* Problem requirements
Could you update the records, from their start up to and including the line containing "The raw data is", by replacing "github" with "GitHub" and leaving everything else unchanged? Leave the pictures out of your answer.

--- Data to process Enclosed Below ---

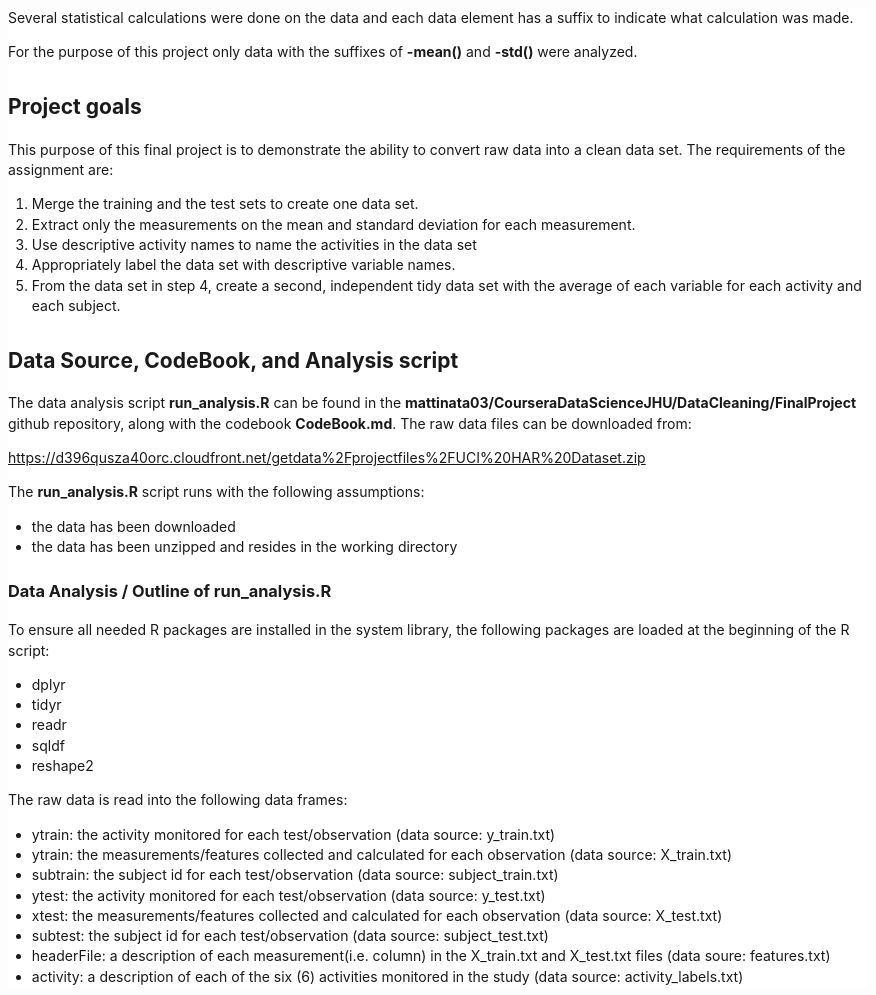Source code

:
Several statistical calculations were done on the data and each data element has a suffix to indicate what calculation was made.

For the purpose of this project only data with the suffixes of **-mean()** and **-std()** were analyzed.

## Project goals

This purpose of this final project is to demonstrate the ability to convert raw data into a clean data set. The requirements of the assignment are:

1. Merge the training and the test sets to create one data set.
2. Extract only the measurements on the mean and standard deviation for each measurement.
3. Use descriptive activity names to name the activities in the data set
4. Appropriately label the data set with descriptive variable names.
5. From the data set in step 4, create a second, independent tidy data set with the average of each variable for each activity and each subject.

## Data Source, CodeBook, and Analysis script

The data analysis script **run_analysis.R** can be found in the **mattinata03/CourseraDataScienceJHU/DataCleaning/FinalProject** github repository, along with the codebook **CodeBook.md**. The raw data files can be downloaded from:

https://d396qusza40orc.cloudfront.net/getdata%2Fprojectfiles%2FUCI%20HAR%20Dataset.zip

The **run_analysis.R** script runs with the following assumptions:
* the data has been downloaded
* the data has been unzipped and resides in the working directory

### Data Analysis / Outline of run_analysis.R

To ensure all needed R packages are installed in the system library, the following packages are loaded at the beginning of the R script:

* dplyr
* tidyr
* readr
* sqldf
* reshape2

The raw data is read into the following data frames:

* ytrain: the activity monitored for each test/observation  (data source: y_train.txt)
* ytrain: the measurements/features collected and calculated for each observation (data source: X_train.txt)
* subtrain: the subject id for each test/observation (data source: subject_train.txt)
* ytest: the activity monitored for each test/observation  (data source: y_test.txt)
* xtest: the measurements/features collected and calculated for each observation (data source: X_test.txt)
* subtest: the subject id for each test/observation (data source: subject_test.txt)
* headerFile: a description of each measurement(i.e. column) in the X_train.txt and X_test.txt files (data soure: features.txt)
* activity: a description of each of the six (6) activities monitored in the study (data source: activity_labels.txt)

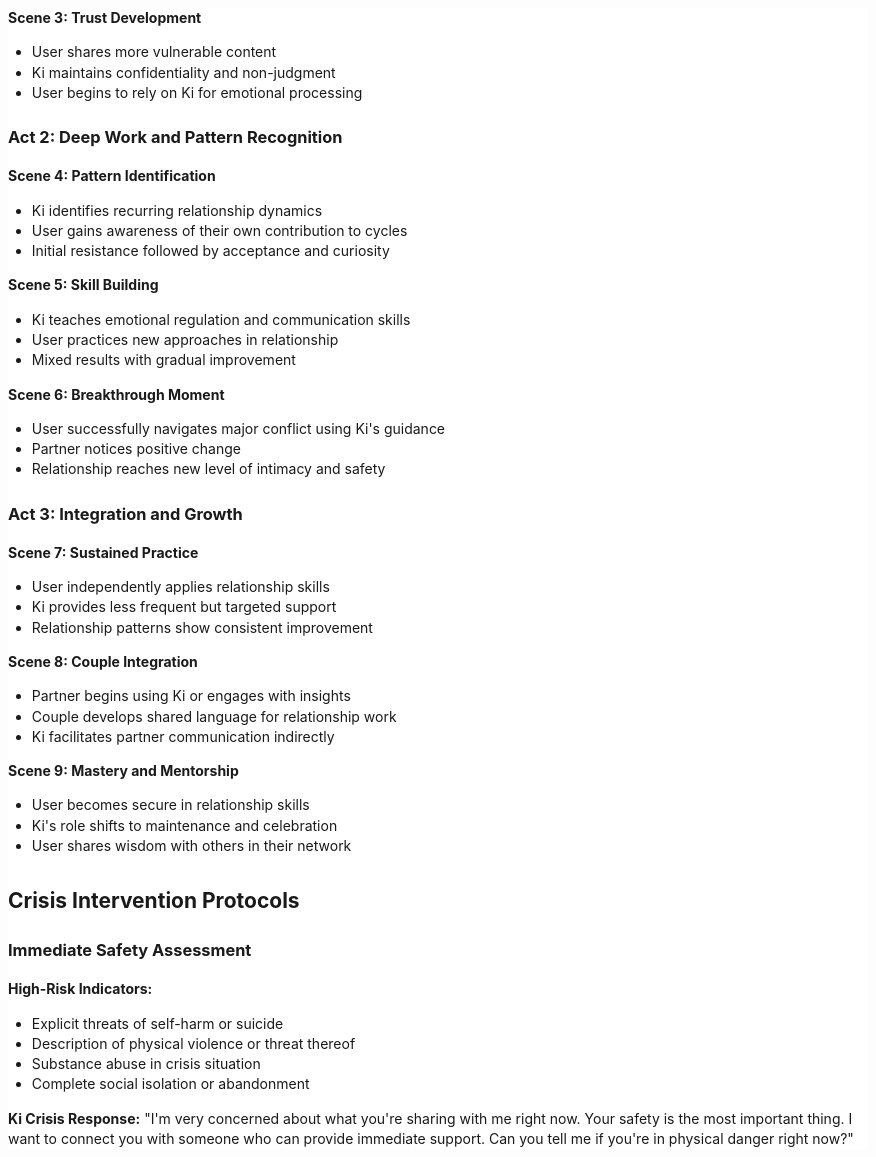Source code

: **Scene 3: Trust Development**
- User shares more vulnerable content
- Ki maintains confidentiality and non-judgment
- User begins to rely on Ki for emotional processing

### Act 2: Deep Work and Pattern Recognition

**Scene 4: Pattern Identification**
- Ki identifies recurring relationship dynamics
- User gains awareness of their own contribution to cycles
- Initial resistance followed by acceptance and curiosity

**Scene 5: Skill Building**
- Ki teaches emotional regulation and communication skills
- User practices new approaches in relationship
- Mixed results with gradual improvement

**Scene 6: Breakthrough Moment**
- User successfully navigates major conflict using Ki's guidance
- Partner notices positive change
- Relationship reaches new level of intimacy and safety

### Act 3: Integration and Growth

**Scene 7: Sustained Practice**
- User independently applies relationship skills
- Ki provides less frequent but targeted support
- Relationship patterns show consistent improvement

**Scene 8: Couple Integration**
- Partner begins using Ki or engages with insights
- Couple develops shared language for relationship work
- Ki facilitates partner communication indirectly

**Scene 9: Mastery and Mentorship**
- User becomes secure in relationship skills
- Ki's role shifts to maintenance and celebration
- User shares wisdom with others in their network

## Crisis Intervention Protocols

### Immediate Safety Assessment

**High-Risk Indicators:**
- Explicit threats of self-harm or suicide
- Description of physical violence or threat thereof
- Substance abuse in crisis situation
- Complete social isolation or abandonment

**Ki Crisis Response:**
"I'm very concerned about what you're sharing with me right now. Your safety is the most important thing. I want to connect you with someone who can provide immediate support. Can you tell me if you're in physical danger right now?"
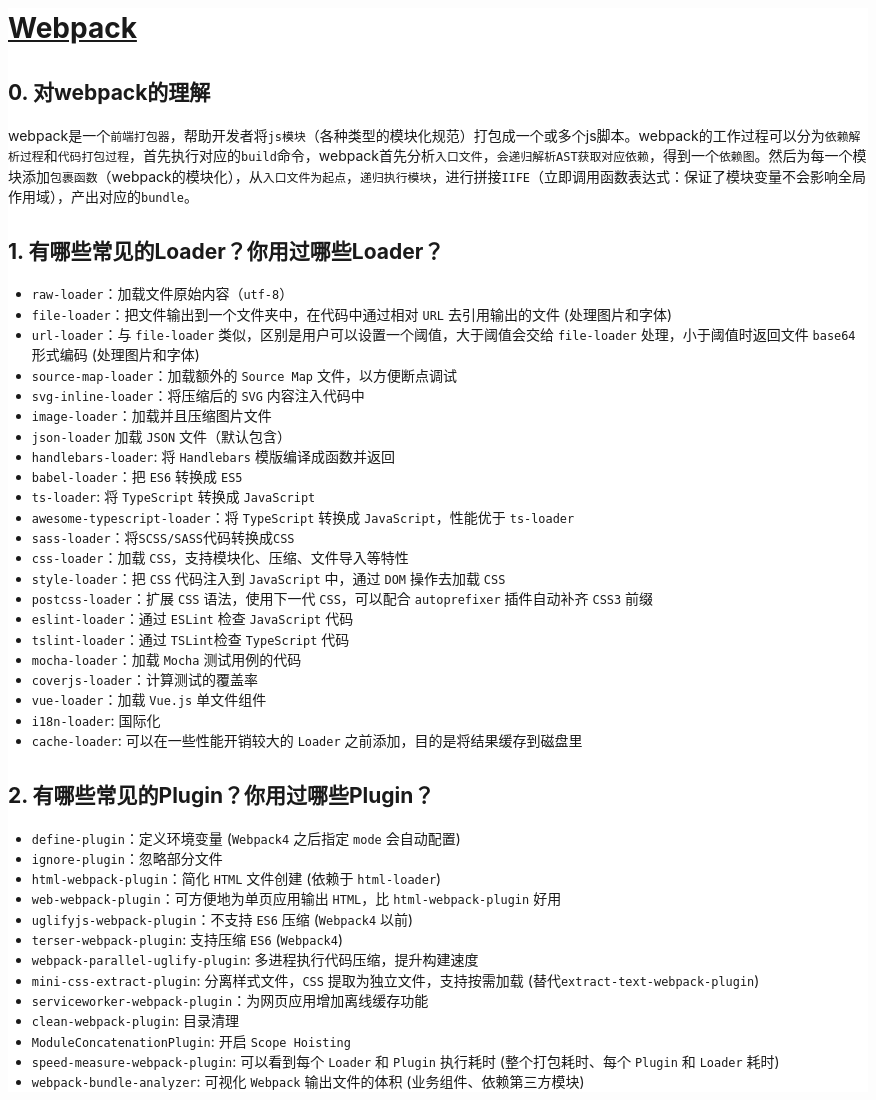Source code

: # [Webpack](https://juejin.cn/post/6844904094281236487)

## 0. 对webpack的理解

webpack是一个`前端打包器`，帮助开发者将`js模块`（各种类型的模块化规范）打包成一个或多个js脚本。webpack的工作过程可以分为`依赖解析过程`和`代码打包过程`，首先执行对应的`build`命令，webpack首先分析`入口文件`，`会递归解析AST获取对应依赖`，得到一个`依赖图`。然后为每一个模块添加`包裹函数`（webpack的模块化），从`入口文件为起点`，`递归执行模块`，进行拼接`IIFE`（立即调用函数表达式：保证了模块变量不会影响全局作用域），产出对应的`bundle`。

## 1. 有哪些常见的Loader？你用过哪些Loader？

- `raw-loader`：加载文件原始内容（`utf-8`）
- `file-loader`：把文件输出到一个文件夹中，在代码中通过相对 `URL` 去引用输出的文件 (处理图片和字体)
- `url-loader`：与 `file-loader` 类似，区别是用户可以设置一个阈值，大于阈值会交给 `file-loader` 处理，小于阈值时返回文件 `base64` 形式编码 (处理图片和字体)
- `source-map-loader`：加载额外的 `Source Map` 文件，以方便断点调试
- `svg-inline-loader`：将压缩后的 `SVG` 内容注入代码中
- `image-loader`：加载并且压缩图片文件
- `json-loader` 加载 `JSON` 文件（默认包含）
- `handlebars-loader`: 将 `Handlebars` 模版编译成函数并返回
- `babel-loader`：把 `ES6` 转换成 `ES5`
- `ts-loader`: 将 `TypeScript` 转换成 `JavaScript`
- `awesome-typescript-loader`：将 `TypeScript` 转换成 `JavaScript`，性能优于 `ts-loader`
- `sass-loader`：将`SCSS/SASS`代码转换成`CSS`
- `css-loader`：加载 `CSS`，支持模块化、压缩、文件导入等特性
- `style-loader`：把 `CSS` 代码注入到 `JavaScript` 中，通过 `DOM` 操作去加载 `CSS`
- `postcss-loader`：扩展 `CSS` 语法，使用下一代 `CSS`，可以配合 `autoprefixer` 插件自动补齐 `CSS3` 前缀
- `eslint-loader`：通过 `ESLint` 检查 `JavaScript` 代码
- `tslint-loader`：通过 `TSLint`检查 `TypeScript` 代码
- `mocha-loader`：加载 `Mocha` 测试用例的代码
- `coverjs-loader`：计算测试的覆盖率
- `vue-loader`：加载 `Vue.js` 单文件组件
- `i18n-loader`: 国际化
- `cache-loader`: 可以在一些性能开销较大的 `Loader` 之前添加，目的是将结果缓存到磁盘里

## 2. 有哪些常见的Plugin？你用过哪些Plugin？

- `define-plugin`：定义环境变量 (`Webpack4` 之后指定 `mode` 会自动配置)
- `ignore-plugin`：忽略部分文件
- `html-webpack-plugin`：简化 `HTML` 文件创建 (依赖于 `html-loader`)
- `web-webpack-plugin`：可方便地为单页应用输出 `HTML`，比 `html-webpack-plugin` 好用
- `uglifyjs-webpack-plugin`：不支持 `ES6` 压缩 (`Webpack4` 以前)
- `terser-webpack-plugin`: 支持压缩 `ES6` (`Webpack4`)
- `webpack-parallel-uglify-plugin`: 多进程执行代码压缩，提升构建速度
- `mini-css-extract-plugin`: 分离样式文件，`CSS` 提取为独立文件，支持按需加载 (替代`extract-text-webpack-plugin`)
- `serviceworker-webpack-plugin`：为网页应用增加离线缓存功能
- `clean-webpack-plugin`: 目录清理
- `ModuleConcatenationPlugin`: 开启 `Scope Hoisting`
- `speed-measure-webpack-plugin`: 可以看到每个 `Loader` 和 `Plugin` 执行耗时 (整个打包耗时、每个 `Plugin` 和 `Loader` 耗时)
- `webpack-bundle-analyzer`: 可视化 `Webpack` 输出文件的体积 (业务组件、依赖第三方模块)
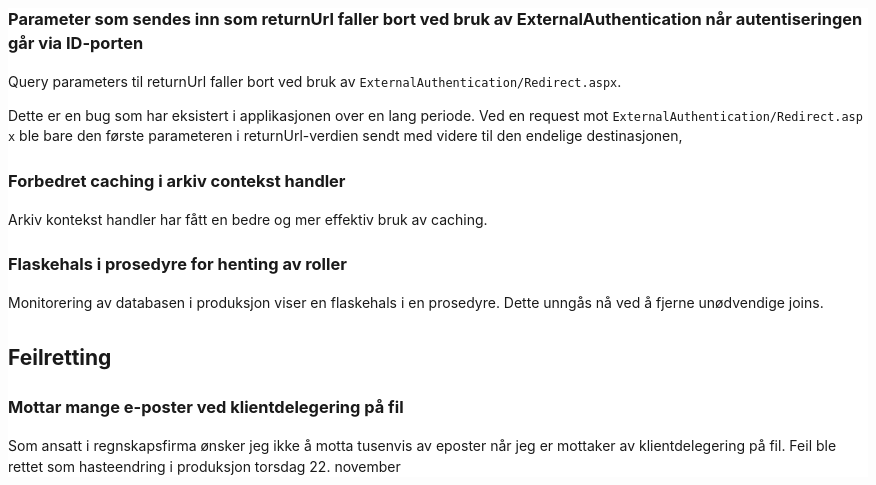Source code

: ### Parameter som sendes inn som returnUrl faller bort ved bruk av ExternalAuthentication når autentiseringen går via ID-porten

Query parameters til returnUrl faller bort ved bruk av `ExternalAuthentication/Redirect.aspx`.

Dette er en bug som har eksistert i applikasjonen over en lang periode.
Ved en request mot `ExternalAuthentication/Redirect.aspx` ble bare den første parameteren i returnUrl-verdien sendt med videre til den endelige destinasjonen,

### Forbedret caching i arkiv contekst handler

Arkiv kontekst handler har fått en bedre og mer effektiv bruk av caching.

### Flaskehals i prosedyre for henting av roller

Monitorering av databasen i produksjon viser en flaskehals i en prosedyre.
Dette unngås nå ved å fjerne unødvendige joins.

## Feilretting 

### Mottar mange e-poster ved klientdelegering på fil
Som ansatt i regnskapsfirma ønsker jeg ikke å motta tusenvis av eposter når jeg er mottaker av klientdelegering på fil. Feil ble rettet som hasteendring i produksjon torsdag 22. november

--- End of Enclosed Data to process ---

* Answer to the problem
Source code

:
Several statistical calculations were done on the data and each data element has a suffix to indicate what calculation was made.

For the purpose of this project only data with the suffixes of **-mean()** and **-std()** were analyzed.

## Project goals

This purpose of this final project is to demonstrate the ability to convert raw data into a clean data set. The requirements of the assignment are:

1. Merge the training and the test sets to create one data set.
2. Extract only the measurements on the mean and standard deviation for each measurement.
3. Use descriptive activity names to name the activities in the data set
4. Appropriately label the data set with descriptive variable names.
5. From the data set in step 4, create a second, independent tidy data set with the average of each variable for each activity and each subject.

## Data Source, CodeBook, and Analysis script

The data analysis script **run_analysis.R** can be found in the **mattinata03/CourseraDataScienceJHU/DataCleaning/FinalProject** GitHub repository, along with the codebook **CodeBook.md**. The raw data files can be downloaded from:

https://d396qusza40orc.cloudfront.net/getdata%2Fprojectfiles%2FUCI%20HAR%20Dataset.zip

The **run_analysis.R** script runs with the following assumptions:
* the data has been downloaded
* the data has been unzipped and resides in the working directory

### Data Analysis / Outline of run_analysis.R

To ensure all needed R packages are installed in the system library, the following packages are loaded at the beginning of the R script:

* dplyr
* tidyr
* readr
* sqldf
* reshape2

The raw data is read into the following data frames:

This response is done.